The Coupeville football team practices on Wednesday, Aug. 21 in Coupeville. The Wolves will play an independent schedule this season. (Jim Waller/ Whidbey News-Times)

The Coupeville football team practices on Wednesday, Aug. 21 in Coupeville. The Wolves will play an independent schedule this season. (Jim Waller/ Whidbey News-Times)

Coupeville to play independent football schedule this season

The school cites expected low turnout and concerns over size disparity as the reasons for the decision.

The Coupeville High School football team is forgoing its North Sound Conference schedule to play an independent slate during the 2019 season, citing an expected low turnout of players and concerns over size disparity.

“We were concerned that the majority of our kids coming back were not very big kids. Our linemen are really young,” Coupeville Athletics Director Willie Smith said. “… Looking at our league’s teams and who they had coming back, the majority of the teams are bringing back veteran linemen and big linemen. So we just didn’t feel like it was going to be a great matchup for us putting our kids in that position.”

It seems unlikely that the Wolves will rejoin the North Sound Conference for football in 2020, with expectations of dropping to Class 2B during the new classification cycle that starts in with the 2020-21 school year. The classification alignments will be announced in January.

“Once we get down to 2B, our preference is to join the Northwest 2B Conference,” Smith said. “Right now there’s the beginning of discussions about all kinds of different leagues being formed because of the reclassification. So my guess is that no we wouldn’t join the North Sound Conference as a 2B because it wouldn’t make sense for us to do that.

“We have a 2B conference that we belonged to (in the past). It’s a real natural place for us. It makes a lot of sense for us to do that.”

Coupeville’s decision leaves the North Sound Conference with just five football teams this season — Cedar Park Christian, King’s, Granite Falls, Sultan and South Whidbey. The Wolves will participate in the conference across all other sports during the 2019-20 school year.

“The league was obviously very good with it, very supportive,” Smith said of playing an independent schedule.

Coupeville started the 2018 season 3-1 in non-league games before injuries started to mount after a 20-14 loss to King’s to start conference play. The Wolves lost each of their last four games by at least 28 points and were shut out twice.

Ten of the 23 players listed on the Wolves’ 2018 roster were seniors and just two non-seniors were listed at 200 pounds or more.

Smith said the community has gotten behind the decision after explaining what playing the independent schedule would entail and the reasons for doing so. It also helped that Coupeville’s rival school on Whidbey Island, South Whidbey, made the same decision in 2017 with successful results.

“Because they saw it 20 minutes down the road and they saw the benefit and saw what happened in (South Whidbey’s) program, it makes it a lot easier,” Smith said.

The school has put together a schedule with schools from Classes 2B-3A, including 2A Anacortes, which announced this summer that it would not field a varsity football team this season.
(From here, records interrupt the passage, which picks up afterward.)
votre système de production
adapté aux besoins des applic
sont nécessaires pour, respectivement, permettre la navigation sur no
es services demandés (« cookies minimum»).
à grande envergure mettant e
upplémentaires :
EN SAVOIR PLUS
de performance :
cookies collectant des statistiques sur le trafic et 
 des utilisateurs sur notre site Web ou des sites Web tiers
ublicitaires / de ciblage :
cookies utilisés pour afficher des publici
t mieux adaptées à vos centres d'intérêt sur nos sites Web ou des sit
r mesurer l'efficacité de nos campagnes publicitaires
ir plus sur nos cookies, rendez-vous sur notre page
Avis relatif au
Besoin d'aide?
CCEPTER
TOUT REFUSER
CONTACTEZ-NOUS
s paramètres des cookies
Coupeville will still play its annual rivalry game with South Whidbey on Oct. 18.

Smith said that participation numbers have dropped as the football program has gone through a coaching carousel after longtime coach Ron Bagby stepped down after the 2009 season. Bagby led the Wolves for 26 seasons, and the program has had five head coaches in the nine seasons since.

With head coach Marcus Carr set to embark in his second season with the program, Coupeville believes it has the right coach to help bring stability to the program.

Although the new classification alignments haven’t been announced, Coupeville’s drop to 2B seems fairly certain.

The school’s enrollment for grades 9-11 (the three years taken into consideration for classification alignments) during the 2018-19 school year was 207, according to the Office of Superintendent and Public Instruction, which is 17 students below the 2B cap set under the Washington Interscholastic Activities Association’s new classification rules that go into affect next school year.

Coupeville unsuccessfully petitioned to move down to 2B before joining the North Sound Conference prior to the 2018-2019 school year after a dip in enrollment saw the school drop below the current 1A line of 214.5 in just two years.

Smith said the school planned to join the Northwest 2B Conference had it’s petition been accepted.